Lenses — Maharashtra (SSC) Class 10 Science Solutions (Free)
Free step-by-step Maharashtra (SSC) Class 10 Science solutions for "Lenses" — important questions with detailed answers, download PDF for board exam preparation.
TL;DR: Free step-by-step Maharashtra (SSC) Class 10 Science solutions for "Lenses" — important questions with detailed answers, download PDF for board exam p…
By Syllab.in · Updated
Q1: Define lens. Classify lenses and state characteristics of each type.
Lens: Transparent optical device made of glass or plastic with curved surfaces that refracts light. Classification: (1) Convex lens (converging): Thicker at center, diverges light outward at edges but converges rays toward focus. Produces real or virtual images. (2) Concave lens (diverging): Thinner at center, thicker at edges, diverges light away from center. Always produces virtual, erect, diminished images. Both have principal focus, focal length, and optical center. Converging lens: +ve foca…

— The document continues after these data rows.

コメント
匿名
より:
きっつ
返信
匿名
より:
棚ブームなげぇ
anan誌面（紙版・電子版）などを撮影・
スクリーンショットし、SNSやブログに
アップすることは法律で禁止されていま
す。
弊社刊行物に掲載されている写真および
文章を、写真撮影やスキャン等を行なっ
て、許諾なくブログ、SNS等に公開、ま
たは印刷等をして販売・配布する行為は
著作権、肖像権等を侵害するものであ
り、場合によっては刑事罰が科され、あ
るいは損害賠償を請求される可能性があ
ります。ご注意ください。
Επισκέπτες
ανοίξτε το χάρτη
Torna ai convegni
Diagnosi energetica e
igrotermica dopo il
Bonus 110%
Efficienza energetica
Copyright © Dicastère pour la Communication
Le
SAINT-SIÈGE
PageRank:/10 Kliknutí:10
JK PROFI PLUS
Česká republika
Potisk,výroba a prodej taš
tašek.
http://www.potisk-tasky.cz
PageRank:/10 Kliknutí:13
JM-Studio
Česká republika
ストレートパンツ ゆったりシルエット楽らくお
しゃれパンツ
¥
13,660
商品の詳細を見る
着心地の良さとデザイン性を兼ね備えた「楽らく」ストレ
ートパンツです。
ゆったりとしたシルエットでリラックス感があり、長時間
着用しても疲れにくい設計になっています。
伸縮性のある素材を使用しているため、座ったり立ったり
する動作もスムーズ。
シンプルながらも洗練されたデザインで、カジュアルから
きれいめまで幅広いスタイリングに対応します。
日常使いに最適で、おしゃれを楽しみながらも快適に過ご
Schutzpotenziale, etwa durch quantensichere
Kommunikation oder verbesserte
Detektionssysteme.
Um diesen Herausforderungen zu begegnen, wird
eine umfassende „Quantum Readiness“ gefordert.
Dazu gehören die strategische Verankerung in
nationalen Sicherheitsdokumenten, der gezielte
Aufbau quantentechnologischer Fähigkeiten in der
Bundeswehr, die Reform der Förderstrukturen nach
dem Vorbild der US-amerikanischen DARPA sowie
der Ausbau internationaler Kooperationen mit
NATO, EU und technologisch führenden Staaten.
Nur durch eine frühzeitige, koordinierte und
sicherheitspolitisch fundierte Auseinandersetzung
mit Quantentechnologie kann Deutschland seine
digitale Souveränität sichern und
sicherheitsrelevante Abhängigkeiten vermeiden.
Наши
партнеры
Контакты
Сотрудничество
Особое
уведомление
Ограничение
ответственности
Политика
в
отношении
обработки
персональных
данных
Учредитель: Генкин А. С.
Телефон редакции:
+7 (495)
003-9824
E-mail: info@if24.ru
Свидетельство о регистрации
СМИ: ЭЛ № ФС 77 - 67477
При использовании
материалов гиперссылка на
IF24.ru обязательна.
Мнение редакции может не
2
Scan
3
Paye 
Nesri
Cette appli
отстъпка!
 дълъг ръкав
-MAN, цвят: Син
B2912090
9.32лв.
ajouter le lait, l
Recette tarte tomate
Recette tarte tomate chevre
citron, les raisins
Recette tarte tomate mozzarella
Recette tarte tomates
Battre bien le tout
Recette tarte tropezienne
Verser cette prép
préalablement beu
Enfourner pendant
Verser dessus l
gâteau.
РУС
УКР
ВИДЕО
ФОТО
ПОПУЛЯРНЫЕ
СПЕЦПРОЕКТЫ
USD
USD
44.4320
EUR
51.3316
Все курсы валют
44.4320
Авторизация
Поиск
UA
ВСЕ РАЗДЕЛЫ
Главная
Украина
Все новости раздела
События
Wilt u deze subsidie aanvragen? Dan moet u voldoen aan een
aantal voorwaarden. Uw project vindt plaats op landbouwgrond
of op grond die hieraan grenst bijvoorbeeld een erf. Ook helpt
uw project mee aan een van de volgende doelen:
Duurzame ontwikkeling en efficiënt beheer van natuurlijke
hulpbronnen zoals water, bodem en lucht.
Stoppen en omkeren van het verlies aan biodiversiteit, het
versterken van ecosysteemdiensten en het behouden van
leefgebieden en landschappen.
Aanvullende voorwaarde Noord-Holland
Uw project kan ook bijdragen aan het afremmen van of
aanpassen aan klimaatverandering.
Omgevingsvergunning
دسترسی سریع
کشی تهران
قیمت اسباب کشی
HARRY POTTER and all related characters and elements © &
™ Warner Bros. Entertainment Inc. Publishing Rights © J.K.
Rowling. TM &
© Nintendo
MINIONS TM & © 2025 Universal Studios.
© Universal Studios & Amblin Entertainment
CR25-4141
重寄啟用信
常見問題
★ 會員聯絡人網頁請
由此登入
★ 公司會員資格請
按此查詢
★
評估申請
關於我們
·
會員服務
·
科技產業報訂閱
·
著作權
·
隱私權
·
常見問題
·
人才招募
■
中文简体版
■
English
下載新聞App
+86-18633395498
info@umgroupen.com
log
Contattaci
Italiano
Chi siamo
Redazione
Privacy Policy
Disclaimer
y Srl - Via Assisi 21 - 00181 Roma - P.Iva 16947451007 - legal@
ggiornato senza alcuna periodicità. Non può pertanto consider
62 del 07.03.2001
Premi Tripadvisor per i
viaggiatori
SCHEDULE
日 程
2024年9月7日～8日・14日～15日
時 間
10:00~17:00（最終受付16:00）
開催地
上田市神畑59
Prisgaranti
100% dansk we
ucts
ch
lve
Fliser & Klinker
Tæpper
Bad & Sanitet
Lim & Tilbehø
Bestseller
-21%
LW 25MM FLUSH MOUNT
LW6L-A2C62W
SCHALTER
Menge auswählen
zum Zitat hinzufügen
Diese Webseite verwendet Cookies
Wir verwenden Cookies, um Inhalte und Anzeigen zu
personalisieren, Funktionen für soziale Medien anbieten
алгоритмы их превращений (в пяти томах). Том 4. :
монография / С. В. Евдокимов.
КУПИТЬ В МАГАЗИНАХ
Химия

Q2: Define focal length and focal point. State lens maker's formula.
Focal length: Distance from optical center to principal focus where parallel rays converge (convex) or appear to diverge (concave). Unit: meter (m). Focal point: Point where rays converge or appear to diverge. Lens maker's formula: 1/f = (n-1)[1/R1 - 1/R2], where f = focal length, n = refractive index of lens material, R1 and R2 = radii of curvature of two surfaces. Formula relates focal length to refractive index and curvatures of lens surfaces. For symmetric lens, R2 = -R1.
Q3: State and derive lens formula. What does it represent?
Lens formula: 1/f = 1/v + 1/u, where f = focal length, u = object distance (negative from lens), v = image distance (positive/negative from lens). Sign convention: Real objects have negative u, real images have positive v, virtual images have negative v. Formula relates positions and focal length. Derivation uses similar triangles from ray diagrams and geometry of lens. Formula applies to both convex and concave lenses with proper sign convention. Used to find image position given object positio…
Q4: An object 3 cm tall is placed 20 cm from a convex lens of focal length 15 cm. Find image distance and magnification.
Step 1: Given u = -20 cm (object distance), f = 15 cm, h_o = 3 cm
Step 2: Use lens formula: 1/f = 1/v + 1/u
Step 3: 1/15 = 1/v + 1/(-20)
Step 4: 1/15 = 1/v - 1/20
Step 5: 1/v = 1/15 + 1/20 = 4/60 + 3/60 = 7/60
Step 6: v = 60/7 = 8.57 cm
Step 7: Magnification m = -v/u = -(8.57/-20) = 0.43. Image is real, inverted, diminished, at 8.57 cm from lens.
Q5: Define magnification. What are conditions for different types of images formed by convex lens?
Magnification: Ratio of image height to object height. Formula: m = h_i/h_o = -v/u. Positive magnification: Virtual, erect images. Negative magnification: Real, inverted images. Magnification > 1: Image enlarged. Magnification < 1: Image diminished. Conditions for convex lens: (1) Object beyond 2F: Real, inverted, diminished image. (2) Object at 2F: Real, inverted, same size. (3) Object between F and 2F: Real, inverted, enlarged. (4) Object at F: Image at infinity. (5) Object between F and…
Showing 5 of 7 questions — full solutions on the page.